If you aren’t my doctor or a member of my family, you aren’t looking at my health information.  It’s none of your business.  PERIOD.  FULL STOP.  Once we normalize sharing this kind of information, it becomes routine for authorities (or even normal citizens) to request data sharing – and worse, normalizes the practice of denying service to anyone who doesn’t meet your criteria.   

Worse, as much as I hate to make it about race – for whatever reason, many minority communities seem to be shunning vaccines (and even less likely to use “official” apps).  We’re going to force these folks to eat outside, while the white folks are inside and comfy?  I’m simply not comfortable with the resulting segregation this is going to cause.

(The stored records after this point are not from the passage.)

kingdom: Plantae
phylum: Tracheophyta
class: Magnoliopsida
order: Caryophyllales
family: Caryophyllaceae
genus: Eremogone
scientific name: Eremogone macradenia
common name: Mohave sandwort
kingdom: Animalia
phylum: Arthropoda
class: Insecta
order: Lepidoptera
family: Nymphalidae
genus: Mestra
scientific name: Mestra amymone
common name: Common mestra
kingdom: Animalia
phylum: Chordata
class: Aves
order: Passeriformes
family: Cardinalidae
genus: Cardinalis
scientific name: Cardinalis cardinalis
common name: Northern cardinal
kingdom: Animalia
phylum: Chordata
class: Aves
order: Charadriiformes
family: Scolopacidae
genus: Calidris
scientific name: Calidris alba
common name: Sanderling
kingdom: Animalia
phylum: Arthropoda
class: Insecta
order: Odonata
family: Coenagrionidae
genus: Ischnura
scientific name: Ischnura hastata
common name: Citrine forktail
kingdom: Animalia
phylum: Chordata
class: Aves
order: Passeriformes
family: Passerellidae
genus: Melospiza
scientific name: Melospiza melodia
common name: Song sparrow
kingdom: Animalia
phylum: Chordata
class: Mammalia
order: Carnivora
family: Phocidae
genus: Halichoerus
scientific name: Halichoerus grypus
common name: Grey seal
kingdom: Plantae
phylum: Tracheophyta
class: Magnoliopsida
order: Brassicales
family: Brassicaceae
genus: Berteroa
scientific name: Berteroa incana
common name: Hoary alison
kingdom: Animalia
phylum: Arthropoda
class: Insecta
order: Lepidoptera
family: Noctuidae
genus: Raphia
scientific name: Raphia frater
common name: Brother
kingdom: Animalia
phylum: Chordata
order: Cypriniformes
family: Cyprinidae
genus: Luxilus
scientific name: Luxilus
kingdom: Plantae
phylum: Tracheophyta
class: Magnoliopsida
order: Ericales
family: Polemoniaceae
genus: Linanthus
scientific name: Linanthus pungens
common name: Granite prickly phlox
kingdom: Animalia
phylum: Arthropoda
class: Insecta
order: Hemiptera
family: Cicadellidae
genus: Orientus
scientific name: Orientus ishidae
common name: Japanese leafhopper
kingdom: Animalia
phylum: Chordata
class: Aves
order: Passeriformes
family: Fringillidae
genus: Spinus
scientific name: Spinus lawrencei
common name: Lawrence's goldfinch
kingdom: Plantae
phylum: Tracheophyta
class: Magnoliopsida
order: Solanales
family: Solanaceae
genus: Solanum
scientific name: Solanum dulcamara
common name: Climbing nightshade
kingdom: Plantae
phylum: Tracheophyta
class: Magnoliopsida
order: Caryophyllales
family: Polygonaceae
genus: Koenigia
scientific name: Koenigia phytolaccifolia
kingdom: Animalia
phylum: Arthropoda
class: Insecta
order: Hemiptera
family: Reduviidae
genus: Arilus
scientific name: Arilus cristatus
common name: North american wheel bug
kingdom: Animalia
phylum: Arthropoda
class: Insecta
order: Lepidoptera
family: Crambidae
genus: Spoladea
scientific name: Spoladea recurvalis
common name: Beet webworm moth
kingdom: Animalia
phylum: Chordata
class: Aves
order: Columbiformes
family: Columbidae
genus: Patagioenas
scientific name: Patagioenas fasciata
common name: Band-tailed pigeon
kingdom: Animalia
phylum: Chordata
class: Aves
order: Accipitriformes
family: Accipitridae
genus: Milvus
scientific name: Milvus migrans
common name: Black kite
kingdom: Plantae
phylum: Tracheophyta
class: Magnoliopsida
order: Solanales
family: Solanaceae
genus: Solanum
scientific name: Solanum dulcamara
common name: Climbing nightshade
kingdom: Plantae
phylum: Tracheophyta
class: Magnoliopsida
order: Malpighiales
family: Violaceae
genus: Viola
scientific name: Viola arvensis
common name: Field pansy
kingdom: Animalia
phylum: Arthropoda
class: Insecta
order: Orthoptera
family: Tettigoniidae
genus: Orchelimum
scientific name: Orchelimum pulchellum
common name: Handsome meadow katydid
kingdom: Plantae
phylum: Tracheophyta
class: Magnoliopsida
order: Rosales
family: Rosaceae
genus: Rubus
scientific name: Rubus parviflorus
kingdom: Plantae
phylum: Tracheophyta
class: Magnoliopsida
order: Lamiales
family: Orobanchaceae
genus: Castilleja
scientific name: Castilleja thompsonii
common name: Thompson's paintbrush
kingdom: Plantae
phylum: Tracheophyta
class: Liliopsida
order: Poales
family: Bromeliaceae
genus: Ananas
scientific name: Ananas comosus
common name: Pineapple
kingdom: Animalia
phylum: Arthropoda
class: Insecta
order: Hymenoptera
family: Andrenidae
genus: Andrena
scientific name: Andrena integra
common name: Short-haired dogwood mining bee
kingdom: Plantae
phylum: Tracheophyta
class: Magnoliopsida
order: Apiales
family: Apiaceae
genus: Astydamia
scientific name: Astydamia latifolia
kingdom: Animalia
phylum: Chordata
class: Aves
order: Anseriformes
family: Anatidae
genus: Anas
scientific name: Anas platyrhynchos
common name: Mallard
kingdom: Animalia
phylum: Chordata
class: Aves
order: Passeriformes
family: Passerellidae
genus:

My heart goes out to the business owners who are yet again victims of the political games our leaders play these days.  Shame on leaders who expect minimum wage workers to play “enforcer.”  Businesses can barely find enough staff to stay open, and you gave them another reason to hate going to work.

So we’re leaving – no tax revenue for you!

At the risk of sounding petty, I hope my game studio hits it big one day.  I hope more businesses follow suit, and I hope the public wakes up before such a beautiful part of the country turns into an urban wasteland.

We just can’t rationalize staying here anymore.  So goodbye, Washington State – we’re leaving, and we’re taking our little family game studio with us.

We’re moving to a safer state with more reasonable policies and tax rates.